US and Afghanistan

THE war waged in Afghanistan against the Soviet invaders has entered its sixth year. What began as an internal conflict has become a tragic and devastating war which has caused the death of countless people in Afghanistan, destroyed hundreds of villages and towns, and driven about one-third of the country's population out of the country into refugee camps in Pakistan and Iran. At this point, there seems to be no end in sight. While nearly every war in recent memory has attracted its share of celebrities and liberal intellectuals who have helped mobilize support against the wars and the United States government's involvement in them, hardly anyone in this country, or elsewhere in the world for that matter, has been moved to protest the atrocities being committed in Afghanistan. The few who have shown any real interest in the situation have either publicly or privately urged the US government to help the Afghans to continue fighting the Soviet communists.

No one doubts the determination of the Afghan resistance to keep fighting until their goals -- to free the country from Soviet political and military domination and to realize the Islamic political, social, and economic aspirations of the peoples of Afghanistan -- are realized. There is also little doubt in the minds of most of the resistance fighters that these goals cannot be reached by war alone. It should be clear to us that, given the level of alleged military aid extended to the Afghan resistance by the United States government and its allies in the Middle East, the Afghans will never have the chance to prove themselves on the battlefield as, for example, did the Viet Cong. Despite recent claims by some United States government officials of increased levels of ``covert'' support to the Afghan resistance (reported in the New York Times Nov. 29), it is highly unlikely that the US will ever offer the Afghans the kinds of weapons that will make winning the war possible.

It is becoming increasingly clear that the United States government has no real interest in ending the war in Afghanistan, and in fact may see advantages in prolonging it. The indefinite continuation of the war causes the Soviet Union political embarrassment, makes it pay a high economic price for its war, and appears to legitimize the United States' own covert wars and invasions in Latin America and the Caribbean. If the United States government continues to use the war in Afghanistan solely to further its own interests against the Soviets, then the outcome for the Afghans will be precisely what the Soviets have in mind: fighting to the last Afghan. Such an outcome could not be further from the aims of the Afghan people and the Afghan mujahideen (Islamic resistance fighters) -- the establishment of peace, freedom, and justice in the country.

The people of Afghanistan welcome any moral or material support extended to them in their armed struggle against the Soviet occupation forces and their puppet regime in Kabul.
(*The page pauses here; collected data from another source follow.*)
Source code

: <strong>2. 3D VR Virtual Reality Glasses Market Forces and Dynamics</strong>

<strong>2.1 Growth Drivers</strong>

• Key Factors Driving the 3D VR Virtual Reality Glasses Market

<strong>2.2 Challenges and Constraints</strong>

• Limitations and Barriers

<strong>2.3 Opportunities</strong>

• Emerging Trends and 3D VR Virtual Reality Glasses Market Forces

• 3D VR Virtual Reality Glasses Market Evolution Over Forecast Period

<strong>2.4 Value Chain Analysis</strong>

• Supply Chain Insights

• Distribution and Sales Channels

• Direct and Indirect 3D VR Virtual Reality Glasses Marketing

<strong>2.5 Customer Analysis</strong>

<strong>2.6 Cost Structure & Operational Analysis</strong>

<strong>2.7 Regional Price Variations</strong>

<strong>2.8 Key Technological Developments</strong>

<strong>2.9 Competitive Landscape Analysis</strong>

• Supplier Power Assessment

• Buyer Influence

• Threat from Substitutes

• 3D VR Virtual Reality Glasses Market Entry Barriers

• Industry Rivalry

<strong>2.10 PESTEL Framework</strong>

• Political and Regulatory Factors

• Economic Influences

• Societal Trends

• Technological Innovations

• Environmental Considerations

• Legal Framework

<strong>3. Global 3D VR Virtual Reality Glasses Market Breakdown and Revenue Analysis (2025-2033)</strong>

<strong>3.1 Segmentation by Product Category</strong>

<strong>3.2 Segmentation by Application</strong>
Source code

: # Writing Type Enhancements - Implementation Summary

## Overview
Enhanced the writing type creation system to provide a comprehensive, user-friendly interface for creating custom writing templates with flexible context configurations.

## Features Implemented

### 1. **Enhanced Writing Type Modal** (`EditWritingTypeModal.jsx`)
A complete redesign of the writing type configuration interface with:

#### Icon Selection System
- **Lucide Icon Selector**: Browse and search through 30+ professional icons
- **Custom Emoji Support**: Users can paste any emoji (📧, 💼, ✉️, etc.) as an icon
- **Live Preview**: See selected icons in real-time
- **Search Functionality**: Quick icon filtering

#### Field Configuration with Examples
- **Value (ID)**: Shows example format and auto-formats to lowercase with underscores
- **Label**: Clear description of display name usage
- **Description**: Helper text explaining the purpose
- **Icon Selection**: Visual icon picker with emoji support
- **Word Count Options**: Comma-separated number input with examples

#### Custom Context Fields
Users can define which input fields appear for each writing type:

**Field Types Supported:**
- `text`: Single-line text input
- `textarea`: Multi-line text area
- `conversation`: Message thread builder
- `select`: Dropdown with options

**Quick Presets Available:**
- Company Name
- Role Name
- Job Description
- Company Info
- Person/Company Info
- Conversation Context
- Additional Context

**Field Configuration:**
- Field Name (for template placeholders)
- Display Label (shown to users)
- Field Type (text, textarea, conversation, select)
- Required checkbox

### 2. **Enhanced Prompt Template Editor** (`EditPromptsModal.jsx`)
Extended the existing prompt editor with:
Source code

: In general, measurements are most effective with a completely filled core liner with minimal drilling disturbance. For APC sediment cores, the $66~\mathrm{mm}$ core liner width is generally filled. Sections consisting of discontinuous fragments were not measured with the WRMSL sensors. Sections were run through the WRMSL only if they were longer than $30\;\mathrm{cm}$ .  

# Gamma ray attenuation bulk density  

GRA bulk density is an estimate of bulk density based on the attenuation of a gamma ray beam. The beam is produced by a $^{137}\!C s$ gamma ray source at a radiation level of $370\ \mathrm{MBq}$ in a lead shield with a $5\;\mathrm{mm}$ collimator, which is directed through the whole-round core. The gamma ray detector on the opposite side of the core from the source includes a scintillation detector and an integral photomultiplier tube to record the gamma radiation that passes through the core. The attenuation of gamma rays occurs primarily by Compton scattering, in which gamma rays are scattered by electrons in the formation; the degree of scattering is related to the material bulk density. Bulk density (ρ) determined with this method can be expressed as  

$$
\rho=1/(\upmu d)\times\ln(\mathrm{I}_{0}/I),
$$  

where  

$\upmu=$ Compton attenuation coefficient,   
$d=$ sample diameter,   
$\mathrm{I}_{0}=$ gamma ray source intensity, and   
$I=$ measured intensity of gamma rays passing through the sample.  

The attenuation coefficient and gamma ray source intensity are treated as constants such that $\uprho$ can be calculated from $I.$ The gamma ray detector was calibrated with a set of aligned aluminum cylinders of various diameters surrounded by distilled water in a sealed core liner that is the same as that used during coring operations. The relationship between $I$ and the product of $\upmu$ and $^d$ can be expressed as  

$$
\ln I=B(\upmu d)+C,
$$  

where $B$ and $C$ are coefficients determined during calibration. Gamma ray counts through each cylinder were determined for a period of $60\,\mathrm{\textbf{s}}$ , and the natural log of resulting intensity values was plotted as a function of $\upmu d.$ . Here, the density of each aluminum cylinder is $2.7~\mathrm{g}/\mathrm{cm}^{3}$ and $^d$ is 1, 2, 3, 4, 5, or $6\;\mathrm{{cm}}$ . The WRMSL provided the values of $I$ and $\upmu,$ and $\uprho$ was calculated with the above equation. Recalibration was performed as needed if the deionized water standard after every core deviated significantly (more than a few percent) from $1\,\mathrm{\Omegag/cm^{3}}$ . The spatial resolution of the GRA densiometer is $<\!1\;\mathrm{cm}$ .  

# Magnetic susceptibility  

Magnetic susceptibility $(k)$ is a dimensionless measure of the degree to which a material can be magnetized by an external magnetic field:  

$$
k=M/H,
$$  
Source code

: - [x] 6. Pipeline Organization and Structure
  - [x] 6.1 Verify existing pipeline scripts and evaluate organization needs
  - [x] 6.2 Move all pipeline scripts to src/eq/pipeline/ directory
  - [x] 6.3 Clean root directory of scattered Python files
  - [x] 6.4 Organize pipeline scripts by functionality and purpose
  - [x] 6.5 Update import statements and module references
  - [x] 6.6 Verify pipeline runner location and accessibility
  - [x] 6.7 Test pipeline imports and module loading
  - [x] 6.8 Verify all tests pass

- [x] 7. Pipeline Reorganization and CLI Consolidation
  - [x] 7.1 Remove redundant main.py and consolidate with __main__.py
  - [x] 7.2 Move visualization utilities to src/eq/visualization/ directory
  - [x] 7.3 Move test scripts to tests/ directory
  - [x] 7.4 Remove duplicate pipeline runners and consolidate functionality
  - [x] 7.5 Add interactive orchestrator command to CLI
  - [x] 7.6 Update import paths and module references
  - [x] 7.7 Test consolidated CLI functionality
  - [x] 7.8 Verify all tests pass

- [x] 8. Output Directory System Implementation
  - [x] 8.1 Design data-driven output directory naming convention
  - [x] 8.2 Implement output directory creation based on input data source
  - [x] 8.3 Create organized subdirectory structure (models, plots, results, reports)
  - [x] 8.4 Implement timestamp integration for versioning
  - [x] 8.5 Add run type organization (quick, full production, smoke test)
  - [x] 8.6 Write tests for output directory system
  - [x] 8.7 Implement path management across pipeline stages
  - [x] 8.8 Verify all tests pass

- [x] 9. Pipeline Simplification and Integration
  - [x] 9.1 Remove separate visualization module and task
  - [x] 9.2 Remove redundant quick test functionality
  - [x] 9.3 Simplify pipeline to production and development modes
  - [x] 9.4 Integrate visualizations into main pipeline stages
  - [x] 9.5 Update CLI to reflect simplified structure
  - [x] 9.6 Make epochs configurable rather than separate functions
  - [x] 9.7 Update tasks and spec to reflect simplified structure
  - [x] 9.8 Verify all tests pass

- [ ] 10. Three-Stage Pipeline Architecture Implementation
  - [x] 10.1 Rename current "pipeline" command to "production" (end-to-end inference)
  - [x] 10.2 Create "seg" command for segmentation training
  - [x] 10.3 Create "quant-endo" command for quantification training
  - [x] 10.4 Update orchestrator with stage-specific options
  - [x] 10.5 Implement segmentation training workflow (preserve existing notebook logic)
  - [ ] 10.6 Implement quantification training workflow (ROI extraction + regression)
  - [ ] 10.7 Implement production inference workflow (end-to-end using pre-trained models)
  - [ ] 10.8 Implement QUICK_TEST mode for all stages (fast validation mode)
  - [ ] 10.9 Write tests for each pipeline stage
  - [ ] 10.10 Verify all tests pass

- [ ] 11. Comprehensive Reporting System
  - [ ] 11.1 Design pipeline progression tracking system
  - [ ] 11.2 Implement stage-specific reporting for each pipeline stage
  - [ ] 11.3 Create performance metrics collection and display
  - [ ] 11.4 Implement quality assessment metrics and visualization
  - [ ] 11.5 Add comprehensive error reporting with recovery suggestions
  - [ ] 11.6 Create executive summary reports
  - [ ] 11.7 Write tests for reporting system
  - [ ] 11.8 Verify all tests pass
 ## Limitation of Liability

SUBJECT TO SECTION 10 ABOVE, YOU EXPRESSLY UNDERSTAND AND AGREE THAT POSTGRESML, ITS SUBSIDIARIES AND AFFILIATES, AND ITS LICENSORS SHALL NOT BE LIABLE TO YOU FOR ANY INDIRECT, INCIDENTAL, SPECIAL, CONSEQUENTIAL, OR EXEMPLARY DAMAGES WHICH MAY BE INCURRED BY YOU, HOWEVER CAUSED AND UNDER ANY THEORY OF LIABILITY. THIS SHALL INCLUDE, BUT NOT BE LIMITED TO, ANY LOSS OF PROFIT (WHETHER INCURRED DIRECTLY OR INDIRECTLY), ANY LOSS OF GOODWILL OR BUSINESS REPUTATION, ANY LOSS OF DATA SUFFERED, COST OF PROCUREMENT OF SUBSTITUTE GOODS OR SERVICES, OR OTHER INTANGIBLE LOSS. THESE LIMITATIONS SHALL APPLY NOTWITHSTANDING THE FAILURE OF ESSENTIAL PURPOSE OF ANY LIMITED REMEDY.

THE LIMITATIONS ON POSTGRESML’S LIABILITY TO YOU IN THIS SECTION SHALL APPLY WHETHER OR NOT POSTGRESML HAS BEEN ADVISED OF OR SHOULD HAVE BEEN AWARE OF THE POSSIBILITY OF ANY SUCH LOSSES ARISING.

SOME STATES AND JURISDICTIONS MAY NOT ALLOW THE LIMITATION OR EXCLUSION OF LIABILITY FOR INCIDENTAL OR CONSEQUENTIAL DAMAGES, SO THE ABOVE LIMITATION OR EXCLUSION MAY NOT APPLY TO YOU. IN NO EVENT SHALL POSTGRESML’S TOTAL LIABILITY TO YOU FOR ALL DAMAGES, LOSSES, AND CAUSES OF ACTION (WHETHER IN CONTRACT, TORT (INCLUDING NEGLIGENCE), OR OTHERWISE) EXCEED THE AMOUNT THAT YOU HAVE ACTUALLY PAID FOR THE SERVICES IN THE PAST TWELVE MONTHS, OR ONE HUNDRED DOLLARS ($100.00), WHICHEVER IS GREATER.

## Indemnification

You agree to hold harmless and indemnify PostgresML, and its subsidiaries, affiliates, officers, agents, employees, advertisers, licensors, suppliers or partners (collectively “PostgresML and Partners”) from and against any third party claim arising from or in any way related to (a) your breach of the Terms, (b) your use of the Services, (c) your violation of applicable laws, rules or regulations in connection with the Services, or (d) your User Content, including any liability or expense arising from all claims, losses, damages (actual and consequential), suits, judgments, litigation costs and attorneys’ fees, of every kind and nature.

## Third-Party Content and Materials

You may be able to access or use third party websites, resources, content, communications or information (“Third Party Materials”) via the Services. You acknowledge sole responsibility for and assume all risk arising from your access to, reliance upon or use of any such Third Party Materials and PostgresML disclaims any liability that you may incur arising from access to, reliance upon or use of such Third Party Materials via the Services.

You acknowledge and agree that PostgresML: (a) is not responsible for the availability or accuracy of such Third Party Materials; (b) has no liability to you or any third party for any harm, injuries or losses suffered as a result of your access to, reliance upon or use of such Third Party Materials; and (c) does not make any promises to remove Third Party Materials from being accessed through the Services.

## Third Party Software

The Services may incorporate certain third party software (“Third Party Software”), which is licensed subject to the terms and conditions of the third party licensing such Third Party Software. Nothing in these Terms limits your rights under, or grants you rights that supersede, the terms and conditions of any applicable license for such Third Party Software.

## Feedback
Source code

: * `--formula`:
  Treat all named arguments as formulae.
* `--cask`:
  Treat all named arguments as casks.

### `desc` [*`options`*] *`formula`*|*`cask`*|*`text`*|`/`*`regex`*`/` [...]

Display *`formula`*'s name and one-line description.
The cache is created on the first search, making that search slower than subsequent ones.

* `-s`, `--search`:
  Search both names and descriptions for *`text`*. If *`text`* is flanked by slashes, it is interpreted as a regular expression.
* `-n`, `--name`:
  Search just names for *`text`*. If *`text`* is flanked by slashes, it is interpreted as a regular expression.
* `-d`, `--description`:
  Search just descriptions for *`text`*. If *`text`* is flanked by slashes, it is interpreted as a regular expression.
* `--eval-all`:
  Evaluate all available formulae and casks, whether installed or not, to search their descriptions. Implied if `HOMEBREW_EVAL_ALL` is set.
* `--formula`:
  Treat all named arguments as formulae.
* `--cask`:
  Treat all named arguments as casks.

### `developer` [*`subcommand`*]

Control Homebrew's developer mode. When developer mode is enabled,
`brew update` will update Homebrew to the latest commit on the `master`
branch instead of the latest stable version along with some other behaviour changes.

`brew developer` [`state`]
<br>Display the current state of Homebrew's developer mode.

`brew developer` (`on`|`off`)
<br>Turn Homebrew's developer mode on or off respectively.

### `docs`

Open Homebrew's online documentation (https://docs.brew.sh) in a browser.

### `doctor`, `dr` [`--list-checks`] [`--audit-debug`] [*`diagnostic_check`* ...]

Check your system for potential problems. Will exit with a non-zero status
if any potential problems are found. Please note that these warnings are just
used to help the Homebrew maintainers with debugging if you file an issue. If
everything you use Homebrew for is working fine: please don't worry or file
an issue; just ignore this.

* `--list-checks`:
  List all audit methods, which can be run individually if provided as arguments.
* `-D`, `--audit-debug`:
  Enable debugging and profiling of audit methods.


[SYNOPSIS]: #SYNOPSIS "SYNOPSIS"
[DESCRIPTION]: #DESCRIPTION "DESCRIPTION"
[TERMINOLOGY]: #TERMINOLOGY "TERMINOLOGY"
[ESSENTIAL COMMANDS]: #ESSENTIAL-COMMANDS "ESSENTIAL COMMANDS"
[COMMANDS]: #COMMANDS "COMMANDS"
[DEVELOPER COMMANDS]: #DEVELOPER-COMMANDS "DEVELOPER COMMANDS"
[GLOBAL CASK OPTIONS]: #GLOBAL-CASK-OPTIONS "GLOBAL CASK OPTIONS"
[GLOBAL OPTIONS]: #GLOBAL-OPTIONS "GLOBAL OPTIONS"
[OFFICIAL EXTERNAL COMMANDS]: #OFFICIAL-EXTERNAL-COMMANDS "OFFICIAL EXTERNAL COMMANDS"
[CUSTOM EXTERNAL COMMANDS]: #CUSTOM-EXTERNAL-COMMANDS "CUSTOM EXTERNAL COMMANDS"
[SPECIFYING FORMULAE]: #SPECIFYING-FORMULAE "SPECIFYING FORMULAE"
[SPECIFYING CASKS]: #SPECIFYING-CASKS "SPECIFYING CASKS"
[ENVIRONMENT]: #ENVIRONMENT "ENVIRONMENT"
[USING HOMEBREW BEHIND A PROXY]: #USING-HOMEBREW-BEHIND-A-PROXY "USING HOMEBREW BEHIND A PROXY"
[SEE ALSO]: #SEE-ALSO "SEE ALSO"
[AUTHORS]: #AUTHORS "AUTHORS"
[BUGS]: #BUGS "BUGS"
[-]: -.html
But for the Afghan mujahideen to achieve their goals of peace, freedom, and justice in Afghanistan, they need genuine help from people and governments around the world to search for alternatives to the war in order to end the suffering of millions of people both inside and outside Afghanistan. So far the United States government has not supported the efforts of the United Nations to reach a negotiated settlement in Afghanistan. Although the UN efforts, through its special envoy to Afghanistan, Diego Cord'ovez, have achieved no tangible results thus far, these talks will reportedly resume once again in February. The United Nations talks are the only peace initiatives to have emerged in all the years of war in Afghanistan. It is to be hoped that the American people will urge the government to support these efforts by Mr. Cord'ovez as a first step toward reaching a possible political settlement. It is also to be hoped that the US government, together with Islamic and nonaligned countries, will actively look for other ways to end the tragedy in Afghanistan.

M. Nazif Shahrani was born and raised in Afghanistan and educated in the United States. He is an assistant professor of anthropology at Pitzer College, Claremont, Calif., currently on leave as an Andrew W. Mellon fellow at the Stanford Humanities Center, Stanford University.